# Update on Lillie: Indolent lymphoma



## Ardeagold (Feb 26, 2007)

I'm sorry to hear about Lillie, but it sounds as though she's in great hands.

I have nothing to share that could possibly help you, but I do send my very best to Lillie and to you.

Please keep us posted about her.


----------



## TheHooch (May 9, 2007)

What a lucky dog she is to have you guys who are willing to go the extra mile for her, I hope they she will show improvements as the vet says. Sounds liek he is a good one. You all with be in my thoughts in the coming days that this cancer is put into remission.


----------



## TheHooch (May 9, 2007)

My daily double post here lately.


----------



## Baileysmom (Aug 5, 2006)

I lost my first golden to lymphoma. He had lymphoma in his digestive tract, so, it was a totally different situation. I found a great pet cancer forum that can help you with a lot of information if you are interested. 

http://forums.delphiforums.com/n/main.asp?webtag=petcancer&nav=start&prettyurl=/petcancer/start


----------



## Bailey & Bentley (Feb 25, 2007)

I have not gone through this, but I do send my thoughts your way. I am sorry to hear that your Lillie is going through this. I am glad the vet feels hopefull that this will not worsen. I think you are doing everything you can and Lillie is very lucky to have you.


----------



## 3 goldens (Sep 30, 2005)

Well, at least it seems your girl has the 'best" cancer, if any can be called best. I hve read many times that no grain for cancer diagnosed dogs, so I know that is a right step. Here is prayers your girls is with you many more yers.


----------



## BeauShel (May 20, 2007)

I dont really have any advice but wanted to wish you and Lillie all the best. If there is any plus to this, is that it is a type that shouldnt kill her. Good wishes sent your way.


----------



## AquaClaraCanines (Mar 5, 2006)

She is very lucky you are her people. I'm so sorry to hear your special pup is sick, though.


----------



## Jazzys Mom (Mar 13, 2007)

I am so sorry about your Lillie. You are so blessed that she has the indolent type. With proper treatment she will probably live a good long time - maybe sucumb to old age and not lymphoma. My 4 1/2 yr old Golden, Flirt died from lymphoma. By the time we found out she was sick it was really too late. She showed no symptoms at all - no lymph node swelling or anything. The first we knew she was sick was when she began throwing up and it was then determined that she was in renal failure. An exploratory laporotomy was done and wedges taken from her organs. Reports came back as lymphoma, kidney, liver and spleen. We did chemo but she died 3 1/2 months into treatment. Mainly from the kidney failure but a research vet that we had sent tissue samples too told me after she died that her small and large intestine was also invaded with lymphoma.

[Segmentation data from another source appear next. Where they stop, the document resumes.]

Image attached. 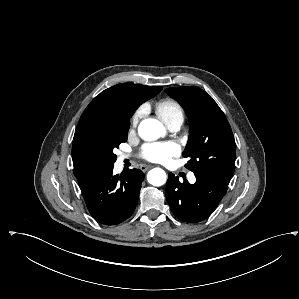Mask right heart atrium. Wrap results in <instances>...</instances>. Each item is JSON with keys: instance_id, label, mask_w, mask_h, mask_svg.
<instances>
[{"instance_id": "obj_1", "label": "right heart atrium", "mask_w": 299, "mask_h": 299, "mask_svg": "<svg viewBox=\"0 0 299 299\" xmlns=\"http://www.w3.org/2000/svg\"><path fill=\"white\" fill-rule=\"evenodd\" d=\"M144 114V107L141 106L139 107L134 113L133 115L131 116V119H130V126H131V129H134L136 128L139 120L141 119V117L143 116Z\"/></svg>"}]
</instances>
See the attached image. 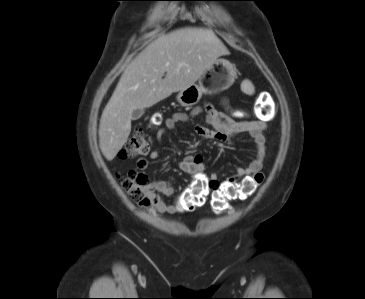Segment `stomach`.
<instances>
[{
  "instance_id": "obj_1",
  "label": "stomach",
  "mask_w": 365,
  "mask_h": 299,
  "mask_svg": "<svg viewBox=\"0 0 365 299\" xmlns=\"http://www.w3.org/2000/svg\"><path fill=\"white\" fill-rule=\"evenodd\" d=\"M236 79V68L228 60L217 59L200 77L197 84L179 91L177 101L184 107L196 105L203 94H217L231 87Z\"/></svg>"
}]
</instances>
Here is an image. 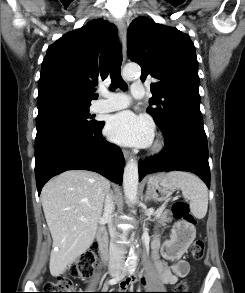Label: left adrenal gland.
<instances>
[{"label":"left adrenal gland","instance_id":"1","mask_svg":"<svg viewBox=\"0 0 245 293\" xmlns=\"http://www.w3.org/2000/svg\"><path fill=\"white\" fill-rule=\"evenodd\" d=\"M151 200V196L149 195L148 192H146L145 194V202L150 201Z\"/></svg>","mask_w":245,"mask_h":293}]
</instances>
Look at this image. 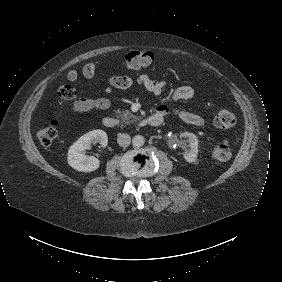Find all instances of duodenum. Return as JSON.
<instances>
[{"label":"duodenum","mask_w":282,"mask_h":282,"mask_svg":"<svg viewBox=\"0 0 282 282\" xmlns=\"http://www.w3.org/2000/svg\"><path fill=\"white\" fill-rule=\"evenodd\" d=\"M163 118L159 115H151L142 119L141 126H158L162 123ZM102 125L106 128L115 129L119 127V121L112 116H106L102 119Z\"/></svg>","instance_id":"1"}]
</instances>
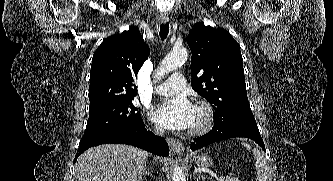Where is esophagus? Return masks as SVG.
<instances>
[{
    "mask_svg": "<svg viewBox=\"0 0 333 181\" xmlns=\"http://www.w3.org/2000/svg\"><path fill=\"white\" fill-rule=\"evenodd\" d=\"M161 21H162L163 24H165L169 21V18L168 17H162ZM166 140H167V143L169 144V146L172 148L173 151H175L177 153H182L184 151V145L178 139L167 138Z\"/></svg>",
    "mask_w": 333,
    "mask_h": 181,
    "instance_id": "1",
    "label": "esophagus"
}]
</instances>
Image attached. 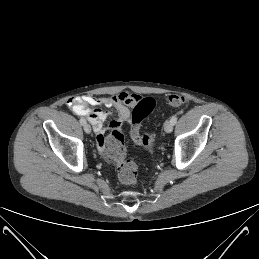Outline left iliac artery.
Masks as SVG:
<instances>
[{
	"label": "left iliac artery",
	"mask_w": 259,
	"mask_h": 259,
	"mask_svg": "<svg viewBox=\"0 0 259 259\" xmlns=\"http://www.w3.org/2000/svg\"><path fill=\"white\" fill-rule=\"evenodd\" d=\"M171 122L173 123V125L176 124V122H177V116L176 115L171 117Z\"/></svg>",
	"instance_id": "left-iliac-artery-1"
}]
</instances>
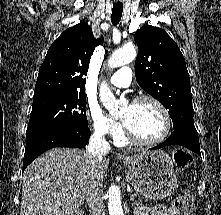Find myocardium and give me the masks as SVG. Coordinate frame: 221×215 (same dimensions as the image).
I'll use <instances>...</instances> for the list:
<instances>
[{"label":"myocardium","instance_id":"myocardium-1","mask_svg":"<svg viewBox=\"0 0 221 215\" xmlns=\"http://www.w3.org/2000/svg\"><path fill=\"white\" fill-rule=\"evenodd\" d=\"M143 101L152 102L160 110V112L163 116V120H164V127H163L162 133L156 139L144 140V139H141V138L137 137L136 135H134L130 131V129L127 127V125L123 122L122 127H123L124 137L128 141H130L134 144H137V145L149 146V147L155 146V145H158V144L162 143L163 141H165L167 139V137L169 136L171 128H172V119H171L170 113H169L168 109L166 108V106L159 99L155 98L154 96L140 95L134 99L133 104L140 103Z\"/></svg>","mask_w":221,"mask_h":215}]
</instances>
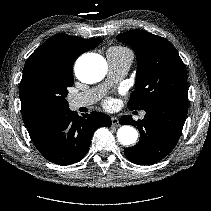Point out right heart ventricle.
I'll return each instance as SVG.
<instances>
[{"label":"right heart ventricle","instance_id":"e07e8e85","mask_svg":"<svg viewBox=\"0 0 211 211\" xmlns=\"http://www.w3.org/2000/svg\"><path fill=\"white\" fill-rule=\"evenodd\" d=\"M111 50H115V51H120V52H126V51H129L128 49L124 48V47H121V46H115V47H112L110 48Z\"/></svg>","mask_w":211,"mask_h":211}]
</instances>
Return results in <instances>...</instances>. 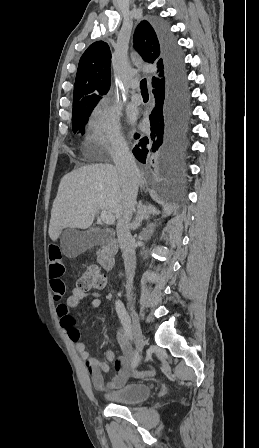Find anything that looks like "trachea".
I'll list each match as a JSON object with an SVG mask.
<instances>
[{
    "instance_id": "1",
    "label": "trachea",
    "mask_w": 259,
    "mask_h": 448,
    "mask_svg": "<svg viewBox=\"0 0 259 448\" xmlns=\"http://www.w3.org/2000/svg\"><path fill=\"white\" fill-rule=\"evenodd\" d=\"M140 89H141V94L142 95H148V89H147V81L146 78H143L140 81Z\"/></svg>"
}]
</instances>
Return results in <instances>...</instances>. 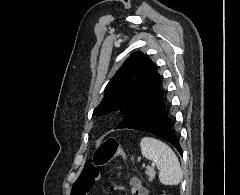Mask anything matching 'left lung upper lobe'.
<instances>
[{"mask_svg": "<svg viewBox=\"0 0 240 195\" xmlns=\"http://www.w3.org/2000/svg\"><path fill=\"white\" fill-rule=\"evenodd\" d=\"M161 90V77L154 63L142 52H135L124 62L104 90L102 102L93 111L103 115L119 111L122 120L116 129L130 122Z\"/></svg>", "mask_w": 240, "mask_h": 195, "instance_id": "obj_1", "label": "left lung upper lobe"}]
</instances>
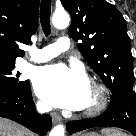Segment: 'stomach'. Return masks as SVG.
I'll use <instances>...</instances> for the list:
<instances>
[{
    "mask_svg": "<svg viewBox=\"0 0 136 136\" xmlns=\"http://www.w3.org/2000/svg\"><path fill=\"white\" fill-rule=\"evenodd\" d=\"M83 136H99V135L96 134V133H88V134H85V135H83Z\"/></svg>",
    "mask_w": 136,
    "mask_h": 136,
    "instance_id": "stomach-1",
    "label": "stomach"
}]
</instances>
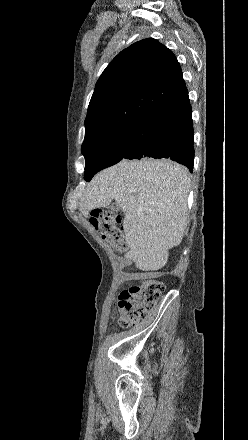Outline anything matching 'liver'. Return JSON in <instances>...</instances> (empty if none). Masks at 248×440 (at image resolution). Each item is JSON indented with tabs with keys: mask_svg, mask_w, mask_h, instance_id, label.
<instances>
[{
	"mask_svg": "<svg viewBox=\"0 0 248 440\" xmlns=\"http://www.w3.org/2000/svg\"><path fill=\"white\" fill-rule=\"evenodd\" d=\"M189 187L187 169L172 161L122 160L95 175L79 210L87 217L114 199L125 215L126 257L143 271H157L183 239Z\"/></svg>",
	"mask_w": 248,
	"mask_h": 440,
	"instance_id": "6515ba94",
	"label": "liver"
}]
</instances>
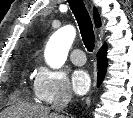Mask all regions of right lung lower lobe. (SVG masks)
<instances>
[{"label":"right lung lower lobe","instance_id":"98d812e1","mask_svg":"<svg viewBox=\"0 0 133 118\" xmlns=\"http://www.w3.org/2000/svg\"><path fill=\"white\" fill-rule=\"evenodd\" d=\"M106 51H107V46L104 44L97 54V60H98L97 85L98 86L102 83L106 73V69H107Z\"/></svg>","mask_w":133,"mask_h":118}]
</instances>
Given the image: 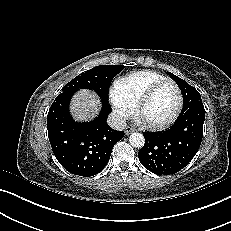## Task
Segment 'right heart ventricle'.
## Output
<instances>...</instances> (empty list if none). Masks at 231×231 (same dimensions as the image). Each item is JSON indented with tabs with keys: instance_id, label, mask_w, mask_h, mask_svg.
I'll list each match as a JSON object with an SVG mask.
<instances>
[{
	"instance_id": "obj_1",
	"label": "right heart ventricle",
	"mask_w": 231,
	"mask_h": 231,
	"mask_svg": "<svg viewBox=\"0 0 231 231\" xmlns=\"http://www.w3.org/2000/svg\"><path fill=\"white\" fill-rule=\"evenodd\" d=\"M163 79L164 76L154 71L137 72L121 80L115 93L125 105L132 108L148 88Z\"/></svg>"
}]
</instances>
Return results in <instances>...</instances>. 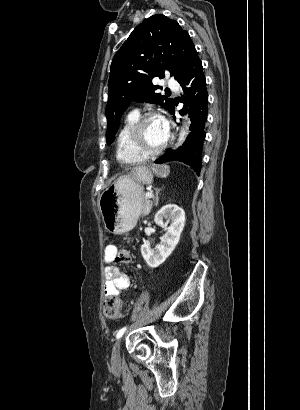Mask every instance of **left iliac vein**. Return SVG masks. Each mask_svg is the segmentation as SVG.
Wrapping results in <instances>:
<instances>
[{"label": "left iliac vein", "mask_w": 300, "mask_h": 410, "mask_svg": "<svg viewBox=\"0 0 300 410\" xmlns=\"http://www.w3.org/2000/svg\"><path fill=\"white\" fill-rule=\"evenodd\" d=\"M121 340H117L112 349L111 362L113 365H118L121 362Z\"/></svg>", "instance_id": "left-iliac-vein-1"}]
</instances>
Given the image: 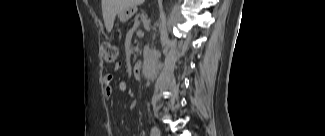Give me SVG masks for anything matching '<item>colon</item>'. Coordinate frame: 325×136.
<instances>
[{
  "mask_svg": "<svg viewBox=\"0 0 325 136\" xmlns=\"http://www.w3.org/2000/svg\"><path fill=\"white\" fill-rule=\"evenodd\" d=\"M103 58L108 63H114L119 55L118 48L111 43H104L102 45Z\"/></svg>",
  "mask_w": 325,
  "mask_h": 136,
  "instance_id": "colon-1",
  "label": "colon"
}]
</instances>
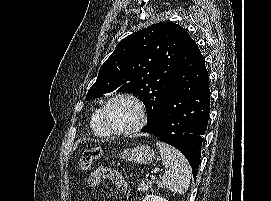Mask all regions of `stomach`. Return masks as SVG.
I'll list each match as a JSON object with an SVG mask.
<instances>
[{"label":"stomach","instance_id":"0dacf381","mask_svg":"<svg viewBox=\"0 0 271 201\" xmlns=\"http://www.w3.org/2000/svg\"><path fill=\"white\" fill-rule=\"evenodd\" d=\"M119 158L136 164H150L155 158L153 149L148 145H140L124 149L119 153Z\"/></svg>","mask_w":271,"mask_h":201}]
</instances>
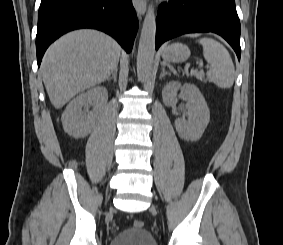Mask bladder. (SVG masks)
Returning <instances> with one entry per match:
<instances>
[{"mask_svg": "<svg viewBox=\"0 0 283 245\" xmlns=\"http://www.w3.org/2000/svg\"><path fill=\"white\" fill-rule=\"evenodd\" d=\"M110 245H157L154 236L144 228H128L117 233Z\"/></svg>", "mask_w": 283, "mask_h": 245, "instance_id": "31cf9c89", "label": "bladder"}]
</instances>
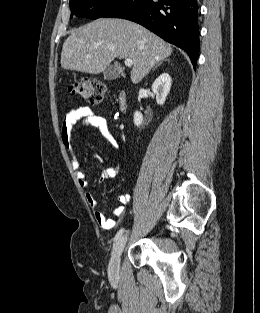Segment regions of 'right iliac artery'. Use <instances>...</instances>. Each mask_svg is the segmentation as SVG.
Listing matches in <instances>:
<instances>
[{
    "mask_svg": "<svg viewBox=\"0 0 260 313\" xmlns=\"http://www.w3.org/2000/svg\"><path fill=\"white\" fill-rule=\"evenodd\" d=\"M123 232H124V228H121V229L117 232V234H116V236H115V238H114V241H117V240L121 237V235L123 234Z\"/></svg>",
    "mask_w": 260,
    "mask_h": 313,
    "instance_id": "82829eb1",
    "label": "right iliac artery"
}]
</instances>
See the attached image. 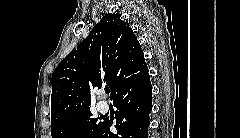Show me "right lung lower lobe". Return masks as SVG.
<instances>
[{"mask_svg":"<svg viewBox=\"0 0 240 138\" xmlns=\"http://www.w3.org/2000/svg\"><path fill=\"white\" fill-rule=\"evenodd\" d=\"M152 86L147 73L138 82L119 90L112 98L116 113V132L104 121L94 138H147L152 110Z\"/></svg>","mask_w":240,"mask_h":138,"instance_id":"98d812e1","label":"right lung lower lobe"}]
</instances>
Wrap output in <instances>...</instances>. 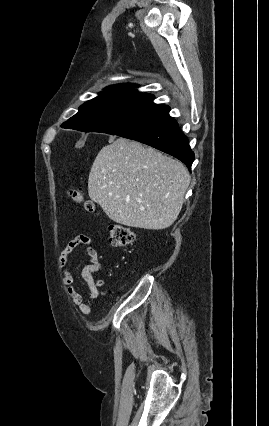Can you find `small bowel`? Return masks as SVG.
Instances as JSON below:
<instances>
[{
  "label": "small bowel",
  "mask_w": 269,
  "mask_h": 426,
  "mask_svg": "<svg viewBox=\"0 0 269 426\" xmlns=\"http://www.w3.org/2000/svg\"><path fill=\"white\" fill-rule=\"evenodd\" d=\"M78 247L83 248L89 260V263L81 271V277L89 289L88 301H84L83 295L74 286V278L68 268V257ZM58 263L63 273L62 283L67 288L71 302L78 307L81 314H89L92 310L93 301L98 298L99 289L103 285L101 280L94 278V273L100 271L102 265L99 262L97 251L92 245L91 238L87 235H79L69 241L62 250Z\"/></svg>",
  "instance_id": "1"
}]
</instances>
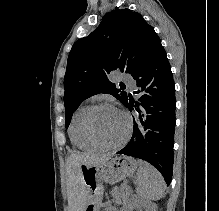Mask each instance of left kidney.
Returning a JSON list of instances; mask_svg holds the SVG:
<instances>
[{
	"mask_svg": "<svg viewBox=\"0 0 219 211\" xmlns=\"http://www.w3.org/2000/svg\"><path fill=\"white\" fill-rule=\"evenodd\" d=\"M132 207H135L138 211H142V209H145V211H153L152 207L146 205L145 201H141V199H133Z\"/></svg>",
	"mask_w": 219,
	"mask_h": 211,
	"instance_id": "obj_1",
	"label": "left kidney"
}]
</instances>
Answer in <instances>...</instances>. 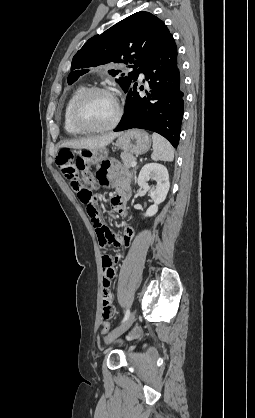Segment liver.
I'll use <instances>...</instances> for the list:
<instances>
[{"mask_svg":"<svg viewBox=\"0 0 255 418\" xmlns=\"http://www.w3.org/2000/svg\"><path fill=\"white\" fill-rule=\"evenodd\" d=\"M120 133H108L98 137H90L78 140H69L63 142L60 147L73 148V149H104L109 145Z\"/></svg>","mask_w":255,"mask_h":418,"instance_id":"1","label":"liver"}]
</instances>
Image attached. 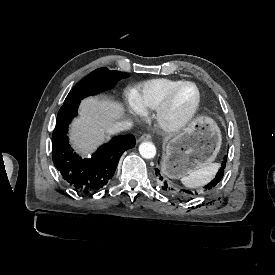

Give that girl a big hug from us here. Be blessed

Jazzys Mom


----------



## gold4me (Mar 12, 2006)

When you visit your holistic vet ask him about Curcumin. My holistic vet recommended for Beau because his fur daddy died of hemangiosarcoma. I think it helps fight cancer cells. I am sorry you are having to go through this. Keep us updated.


----------



## AtticusJordie (Aug 15, 2006)

We don't have any experience with cancer in dogs--but we wanted to send along our Best hopes and wishes to you and Lilley for a long and healthy life. 

We don't think that she could be in any better care than under your wing. She's a verrry lucky furrkid!

SJ


----------



## Smitty (Oct 10, 2007)

*re: Lillie*



gold4me said:


> When you visit your holistic vet ask him about Curcumin. My holistic vet recommended for Beau because his fur daddy died of hemangiosarcoma. I think it helps fight cancer cells. I am sorry you are having to go through this. Keep us updated.



That's one of the herbal remedies the holistic vet gave us (in tablet form, called chih-ko & curcuma) so it's good to know we're on the right track.

Lillie also had her first acupuncture treatment the other day and took it like a champ. I don't think she had any idea there were needles stuck in her back -- all she wanted were the treats on the vet's counter, like any good golden!


----------



## gold4me (Mar 12, 2006)

Our Beau goes in to our Holistic vet from chiropractic and acupuncture treatments once a month. He loves it and will actually fall asleep on the table. Hugs for Lillie!


----------



## TracyLE (Jan 26, 2013)

HI Smitty,
I came across your post and realize that this entry was 6 years ago but was wondering if I could talk with you about Lillie's indolent lymphoma. I have an 8 1/2 year old hound and it is very frustrating since there is not a lot of info. available out there for indolent lymphoma. I am now at a point where I do not know if I should buy my dog on chemo pills or do the wait and watch method.
Thank you!
Tracy


----------



## Smitty (Oct 10, 2007)

TracyLE said:


> HI Smitty,
> I came across your post and realize that this entry was 6 years ago but was wondering if I could talk with you about Lillie's indolent lymphoma. I have an 8 1/2 year old hound and it is very frustrating since there is not a lot of info. available out there for indolent lymphoma. I am now at a point where I do not know if I should buy my dog on chemo pills or do the wait and watch method.
> Thank you!
> Tracy


Hi Tracy,

Lillie was on Leukeran (chemo) and prednisone (steroids) for almost 3 years before she passed at 15 from an unrelated condition. We saw a vet oncologist every 6 months for rechecks, and a holistic vet for Chinese herbal supplements, dietary advice, plus regular acupuncture to help Lillie deal with the chemo. The only side effects she had were occasional (though serious) diarrhea from the chemo and increased hunger and urination frequency from the steroids.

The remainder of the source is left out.